The Hardy family were not an ‘old’ Malvern family. Robert Hardy was from Tadcaster, Yorkshire, and his wife was born in Tavistock, Devon. They married in London and moved to Malvern in about 1877. They lived in several places in the Malvern area, first of all in Cemetery Road, then in different addresses in Link Top and they finally came to settle at 3 Sydenham Place, Newtown Road. They had a large family; Cecil John and his twin brother Bernard George born on 31/8/1887 were sons 6 and 7 (or 7 and 6).

On the 1901 Census Cecil Hardy is shown as being a chemist’s boy, though at which chemist is not known. However by February 1908 when he married Julia Davis at Longdon, he had become a coal miner and lived at Bargoed in the Rhymney Valley.

Soon after, in November 1908, the first child Mabel was born at Bryn-coch, on the Pontardawe Road near Neath. The family settled for a while in Maesteg, Glamorgan, where Cecil was still employed underground in the coal industry. Their first son, Harold was born there in January 1910, and Julia Hardy bore two more sons between 1910 and 1914. At some point before the Great War the family moved to Risca, near Newport, and presumably this is where they were living when, at Newport, Cecil enlisted in the in the South Wales Borderers. His regimental number would seem to indicate that he joined the army between October 1914 and January 1915, but this is only an estimate.

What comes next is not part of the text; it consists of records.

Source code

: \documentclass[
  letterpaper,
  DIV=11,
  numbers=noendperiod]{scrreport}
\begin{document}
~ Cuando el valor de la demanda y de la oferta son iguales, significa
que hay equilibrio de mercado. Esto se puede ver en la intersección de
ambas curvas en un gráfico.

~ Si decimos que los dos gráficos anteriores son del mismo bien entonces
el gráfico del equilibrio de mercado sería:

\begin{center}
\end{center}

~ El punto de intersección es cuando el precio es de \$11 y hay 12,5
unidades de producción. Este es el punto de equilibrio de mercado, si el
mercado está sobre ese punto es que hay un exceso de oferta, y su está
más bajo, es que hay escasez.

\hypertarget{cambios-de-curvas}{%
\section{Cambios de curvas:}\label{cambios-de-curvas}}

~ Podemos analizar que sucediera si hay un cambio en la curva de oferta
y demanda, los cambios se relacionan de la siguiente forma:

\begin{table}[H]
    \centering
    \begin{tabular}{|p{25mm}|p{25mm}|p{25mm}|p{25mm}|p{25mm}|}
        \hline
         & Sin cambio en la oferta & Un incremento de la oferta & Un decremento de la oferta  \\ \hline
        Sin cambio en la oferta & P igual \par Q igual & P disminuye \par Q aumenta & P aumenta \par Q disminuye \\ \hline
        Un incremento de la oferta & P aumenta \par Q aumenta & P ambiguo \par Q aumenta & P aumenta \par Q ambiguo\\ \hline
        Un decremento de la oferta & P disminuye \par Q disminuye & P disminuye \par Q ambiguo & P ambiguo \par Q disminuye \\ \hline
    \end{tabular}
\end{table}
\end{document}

He served with the 2nd Battalion at Gallipoli, which had previously been stationed in the Far East and had been instrumental in taking Germany’s colony of Tsiang-Tao off the Chinese coast. It is likely that Hardy, who would not have enlisted early enough to take part in this action, would have been sent out as a draft to the Battalion while they were at Gallipoli – possibly in July 1915.

The winter of 1915 was an unpleasant, monotonous period on the Gallipoli peninsula. The troops were cut off from civilization, with no rest billets behind the lines, and often due to the breakdown in shipping arrangements, no fresh food for days. With water scarce as well the situation of troops such as Hardy was miserable.

He was wounded on the 4th November 1915, only a few days after the birth of his fourth son, Reginald, back home in Wales. He died of these wounds eleven days later either at Alexandria or on a hospital ship bound for Egypt. He was buried at Chatby Cemetery, Alexandria. An inscription added to his headstone reads: “At the going down of the sun and in the morning, we will remember him. Till we meet again.”

His death was reported in the Malvern News in December 1915. At some point Julia Hardy moved back to Henley Place in Malvern, only a few minutes walk from her mother at Sydenham Place, Newtown Road. She remarried in 1926 and died in Derby in 1959.